Michael Bironneau, Data Scientist, Open Energi
At Open Energi, we think of our service as an automated, virtual power station. Whenever the electric grid experiences sudden, unforeseen surges in supply or demand, assets under the control of our Dynamic Demand algorithm automatically pick up the slack – just like a power station would but cheaper and cleaner.
In order to prove that we’ve delivered this service and keep it running at optimum, we need to analyse large amounts of data relatively quickly. We’re also making our service smarter so that more assets will be able to participate in Dynamic Demand than before. This is where Big Data and Hortonworks Data Platform come in.
Big Data is a phrase that has been floating around companies like Google for the last two decades. It has never really had a precise definition, but when used colloquially it usually means that someone somewhere is running out of space for your data and/or computing power to analyse it. Sometimes it also means that your data is such a mess that it will take a sentient super-robot to make sense of it (thankfully, that’s not our case).
In the context of Dynamic Demand, data is our greatest asset: it tells us when we’ll be able to turn a certain asset on or off without disrupting its primary function, which could be critical to an industrial process. It also allows us to prove to National Grid that an asset we claimed participated in Dynamic Demand actually modified its power consumption to help balance the grid. We want to do more with our data: understand our portfolio of assets better, reduce integration difficulties with assets and accept new assets into our portfolio that don’t meet certain technical requirements. This means running more analyses on live streams of data and integrating many additional datasets together – for us, these problems are Big Data because we can’t cost-effectively tackle them at scale with our current systems.
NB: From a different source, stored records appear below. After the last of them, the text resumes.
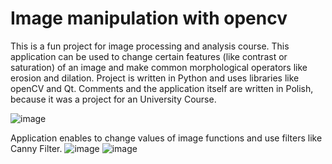 # Image manipulation with opencv
This is a fun project for image processing and analysis course. This application can be used to change certain features (like contrast or saturation) of an image and make common morphological operators like erosion and dilation. Project is written in Python and uses libraries like openCV and Qt.
Comments and the application itself are written in Polish, because it was a project for an University Course. 


![image](https://github.com/domstef/Image_manipulation_app/assets/96998028/e3e3be3b-6e96-4951-8818-d1403bccdb56)


Application enables to change values of image functions and use filters like Canny Filter.
![image](https://github.com/domstef/Image_manipulation_app/assets/96998028/43527358-9eb2-405c-b71f-8d321a12b38e)
![image](https://github.com/domstef/Image_manipulation_app/assets/96998028/7a0afacb-5bd2-4736-b3ef-3827ebdf5719)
Hortonworks Data Platform (HDP) is a collection of open source software built on and around Apache Hadoop designed to deal with Big Data, developed partly by large companies like Yahoo and eBay, and partly by the community. Hortonworks’ added value is in the way the tools are seamlessly configured to work as one and the support they provide. They staff core contributors of various projects and technical experts, so help is rarely more than a couple of emails away.
One of the most widely known tools in the HDP toolbox is called Apache Hive. This tool excels at integrating different types of data and allowing them to be queried as one, spreading out the computational cost of the query on as many machines as we can get our hands on. We’re planning on using this for most of our ad-hoc analysis and some batch jobs. Because it is easy to extend with custom logic, we can program Open Energi analytics straight into it. For example, we can call into our Python code which contains functions we may want to evaluate over various pieces of data, without worrying about how that data is stored or whether it is even coming from a single source. Because we deal with a lot of timeseries data we also need to perform resampling operations on a regular basis – these can be painful in regular query languages such as SQL but Hive’s extensibility makes it a breeze.
For our low-latency applications, Hortonworks package a piece of software called Apache Storm. This software is designed to run an entire graph of computations on a live stream of data, adding reliability in case parts of the graph fail. For example, when a device sends us a power reading, we can correlate it with Dynamic Demand state, train machine learning models and update a cache powering a live dashboard – all without leaving Storm.
Hortonworks take security very seriously and so do we. HDP comes with tools such as Apache Knox and Apache Ranger that deal with questions of who should have access to which piece of data. Even though enterprise-grade security is a relatively new concept in the world of Big Data, HDP has fully caught up and the core systems now support transparently encrypting data in movement and at rest, with central management in Ranger allowing us to effortlessly define security policies that comply with our business requirements and the high standards that are expected of us.
For future use, we’re excited about Apache Kylin, a brand new piece of software originally created by eBay. While not yet part of HDP, it is built on the same software ecosystem and can easily be integrated. Kylin allows for a different type of data modelling using metrics (or KPIs) and dimensions (eg. “client”, “date” or “type of load”). Roughly speaking, the engine stores pre-computed aggregates of the metrics over the space spanned by the various dimensions. For example, suppose a metric is “power consumption” while the dimensions of interest are “time” and “asset type”. Kylin could return answers almost immediately to questions such as “what was the mean power consumption last month for all assets of type ‘bitumen tank’?” At Open Energi we have many KPIs we want to keep track of and drill into – this is something Kylin should be excellent at managing for us.
Finally, we’re looking into Hortonworks’ new product called Hortonworks DataFlow (HDF). Originally created by the NSA, then integrated into the Apache Foundation’s portfolio under the name Apache Nifi, this project does what it says on the tin: it helps create and manage flows of data. It solves many technical problems, such as what to do when one component in the dataflow can’t keep up with the volumes of data it’s receiving, or how to prioritise which data to send at a given time. While our bespoke systems already solve many of these issues, HDF can do more, such as querying data that lives on individual devices without them ever having to send the raw data back. We’re always looking for ways to get more out of ephemeral data that lives on assets in the field but never gets sent back to our database, so we’re looking forward to trying this out.